Lorsque Fileya vit Thandon fermer doucement les paupières, elle commença à appréhender la suite des événements. Plus que jamais, elle ne désirait qu’une chose : s’enfuir à travers la Forêt de Cristal, retrouver Yume, et lui demander de faire quelque chose pour calmer les ardeurs de leur ami ! Mais pourquoi réagissait-elle donc ainsi… ? Pourquoi n’arrivait-elle pas à s’abandonner elle aussi à la passion dans son cœur qui ne demandait qu’à éclater ? Pourquoi tremblait-elle sous le contact de Thandon ? Pourquoi voulait-elle partir, et oublier tout cela ? Qu’est-ce qui ne tournait pas rond dans sa tête ?

Thandon détacha finalement son emprise sur les mains de la jeune fille, et s'apprêta à apposer ses grandes paumes sur ses joues de porcelaine, lorsque la magicienne parvint à retrouver ses esprits et à agir avant qu’il ne soit trop tard.

Sans aucunes véritables explications, Fileya se redressa vivement sur ses pieds, sous le regard étonné du jeune garçon, dont les lèvres s’étaient entrouvertes d’ahurissement.

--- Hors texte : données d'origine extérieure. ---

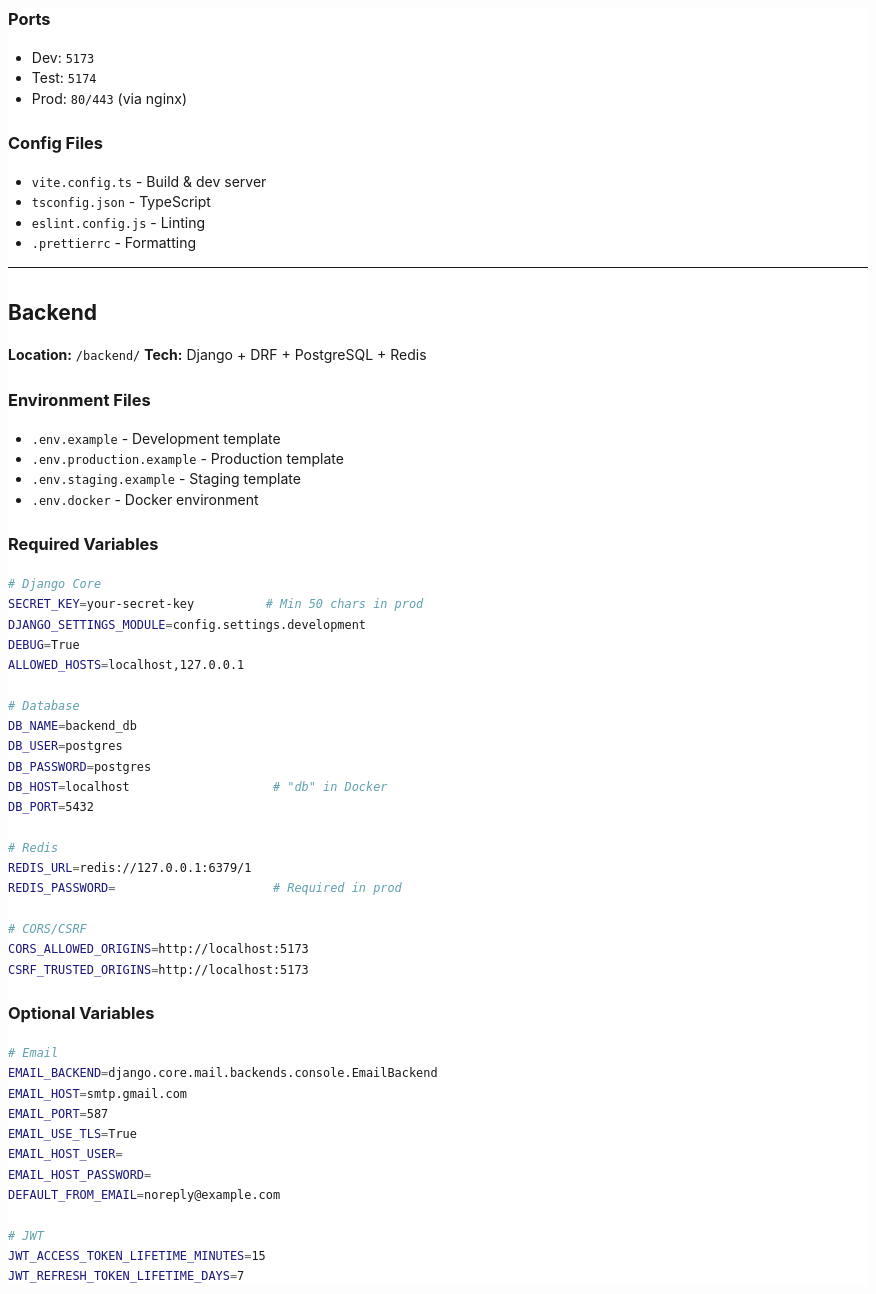 ### Ports
- Dev: `5173`
- Test: `5174`
- Prod: `80/443` (via nginx)

### Config Files
- `vite.config.ts` - Build & dev server
- `tsconfig.json` - TypeScript
- `eslint.config.js` - Linting
- `.prettierrc` - Formatting

---

## Backend

**Location:** `/backend/`
**Tech:** Django + DRF + PostgreSQL + Redis

### Environment Files
- `.env.example` - Development template
- `.env.production.example` - Production template
- `.env.staging.example` - Staging template
- `.env.docker` - Docker environment

### Required Variables
```bash
# Django Core
SECRET_KEY=your-secret-key          # Min 50 chars in prod
DJANGO_SETTINGS_MODULE=config.settings.development
DEBUG=True
ALLOWED_HOSTS=localhost,127.0.0.1

# Database
DB_NAME=backend_db
DB_USER=postgres
DB_PASSWORD=postgres
DB_HOST=localhost                    # "db" in Docker
DB_PORT=5432

# Redis
REDIS_URL=redis://127.0.0.1:6379/1
REDIS_PASSWORD=                      # Required in prod

# CORS/CSRF
CORS_ALLOWED_ORIGINS=http://localhost:5173
CSRF_TRUSTED_ORIGINS=http://localhost:5173
```

### Optional Variables
```bash
# Email
EMAIL_BACKEND=django.core.mail.backends.console.EmailBackend
EMAIL_HOST=smtp.gmail.com
EMAIL_PORT=587
EMAIL_USE_TLS=True
EMAIL_HOST_USER=
EMAIL_HOST_PASSWORD=
DEFAULT_FROM_EMAIL=noreply@example.com

# JWT
JWT_ACCESS_TOKEN_LIFETIME_MINUTES=15
JWT_REFRESH_TOKEN_LIFETIME_DAYS=7
```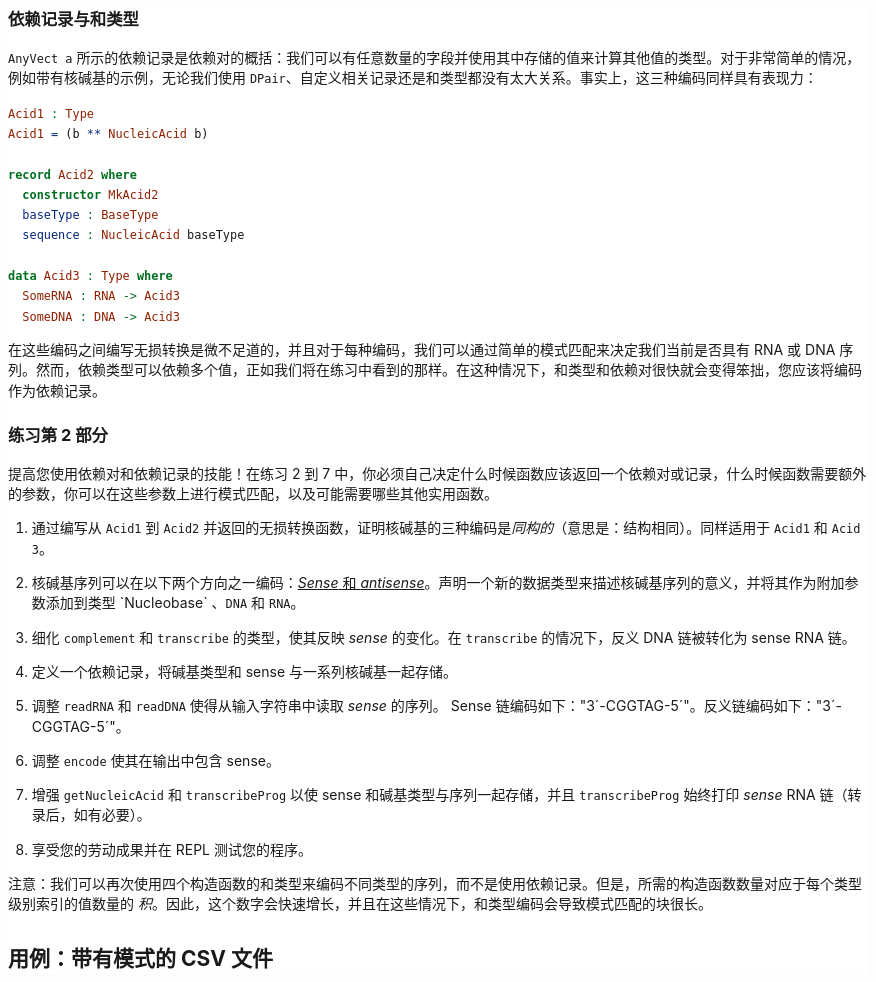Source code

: ### 依赖记录与和类型

`AnyVect a`
所示的依赖记录是依赖对的概括：我们可以有任意数量的字段并使用其中存储的值来计算其他值的类型。对于非常简单的情况，例如带有核碱基的示例，无论我们使用
`DPair`、自定义相关记录还是和类型都没有太大关系。事实上，这三种编码同样具有表现力：

```idris
Acid1 : Type
Acid1 = (b ** NucleicAcid b)

record Acid2 where
  constructor MkAcid2
  baseType : BaseType
  sequence : NucleicAcid baseType

data Acid3 : Type where
  SomeRNA : RNA -> Acid3
  SomeDNA : DNA -> Acid3
```

在这些编码之间编写无损转换是微不足道的，并且对于每种编码，我们可以通过简单的模式匹配来决定我们当前是否具有 RNA 或 DNA
序列。然而，依赖类型可以依赖多个值，正如我们将在练习中看到的那样。在这种情况下，和类型和依赖对很快就会变得笨拙，您应该将编码作为依赖记录。

### 练习第 2 部分

提高您使用依赖对和依赖记录的技能！在练习 2 到 7
中，你必须自己决定什么时候函数应该返回一个依赖对或记录，什么时候函数需要额外的参数，你可以在这些参数上进行模式匹配，以及可能需要哪些其他实用函数。

1. 通过编写从 `Acid1` 到 `Acid2` 并返回的无损转换函数，证明核碱基的三种编码是*同构的*（意思是：结构相同）。同样适用于
   `Acid1` 和 `Acid3`。

2. 核碱基序列可以在以下两个方向之一编码：[*Sense* 和
   *antisense*](https://en.wikipedia.org/wiki/Sense_(molecular_biology))。声明一个新的数据类型来描述核碱基序列的意义，并将其作为附加参数添加到类型
   `Nucleobase` 、`DNA` 和 `RNA`。

3. 细化 `complement` 和 `transcribe` 的类型，使其反映 *sense* 的变化。在 `transcribe`
   的情况下，反义 DNA 链被转化为 sense RNA 链。

4. 定义一个依赖记录，将碱基类型和 sense 与一系列核碱基一起存储。

5. 调整 `readRNA` 和 `readDNA` 使得从输入字符串中读取 *sense* 的序列。 Sense
   链编码如下："3´-CGGTAG-5´"。反义链编码如下："3´-CGGTAG-5´"。

6. 调整 `encode` 使其在输出中包含 sense。

7. 增强 `getNucleicAcid` 和 `transcribeProg` 以使 sense 和碱基类型与序列一起存储，并且
   `transcribeProg` 始终打印 *sense* RNA 链（转录后，如有必要）。

8. 享受您的劳动成果并在 REPL 测试您的程序。

注意：我们可以再次使用四个构造函数的和类型来编码不同类型的序列，而不是使用依赖记录。但是，所需的构造函数数量对应于每个类型级别索引的值数量的
*积*。因此，这个数字会快速增长，并且在这些情况下，和类型编码会导致模式匹配的块很长。

## 用例：带有模式的 CSV 文件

Croisant ses bras sous ses ailes pour tenter de se trouver un maigre réconfort, la jeune Invoqueur trouva le courage de lui tourner le dos, car elle ne pouvait tout simplement plus supporter de croiser son regard émeraude débordant d’émotions à son égard.

– Excuse-moi, dit-elle d’une toute petite voix, à peine perceptible, tandis qu’elle écrasa une nouvelle larme silencieuse qui roula lentement le long de sa joue blanchâtre. Je ne suis pas prête… Pas encore...

Thandon ne répondit rien, mais elle l’entendit se mouver sur l’herbe violine. Fileya l’imagina se recoucher tout contre le rocher, dos à elle, sans doute pour ne plus supporter lui non plus la silhouette de celle qu’il aimait pourtant de tout son coeur. Elle venait de le poignarder en plein égo sans aucune pitié.

– Pas grave, déclara-t-il d’un ton tranchant. Je m’en doutais, de toute manière. Je suis qu’un simple…

Fileya nota la façon dont il hésita à achever sa phrase, et elle ne put s’empêcher de lever brièvement les yeux dans sa direction. Comme elle se l’était imaginé, Thandon s’était en effet couché tout contre le rocher grisâtre, lui dévoilant son dos arrondi à cause de sa position à demie foetale, un bras passé sous sa tête pour s’en servir comme oreiller.

– ... Humain…, acheva-t-il dans un murmure déchirant.

Ne supportant plus la vue du garçon à qui elle venait de briser le coeur, Fileya détourna son regard vairon en direction de la rivière qui s’écoulait dans son lit avec un fracas assourdissant, qui l’empêchait de penser correctement.

Les poings serrés le long du corps, la magicienne s’avança en direction de l’eau agitée, puis enleva ses bottes rouges pour tremper ses pieds endoloris dans la rivière gelée. Tandis qu’elle soupira de rage contre elle-même, la jeune fille nota son souffle se transformer en buée devant son visage fatigué, alors qu’une brise légère nocturne vint lui caresser ses épaules dénudées tel le toucher d’une âme fantomatique.

Ayant assisté à toute la scène entre les deux jeunes gens, Espaiceghia lâcha à son tour un long soupir désespéré, tandis qu’elle murmura pour elle-même :

– Les enfants de nos jours… Ils sont tellement compliqués.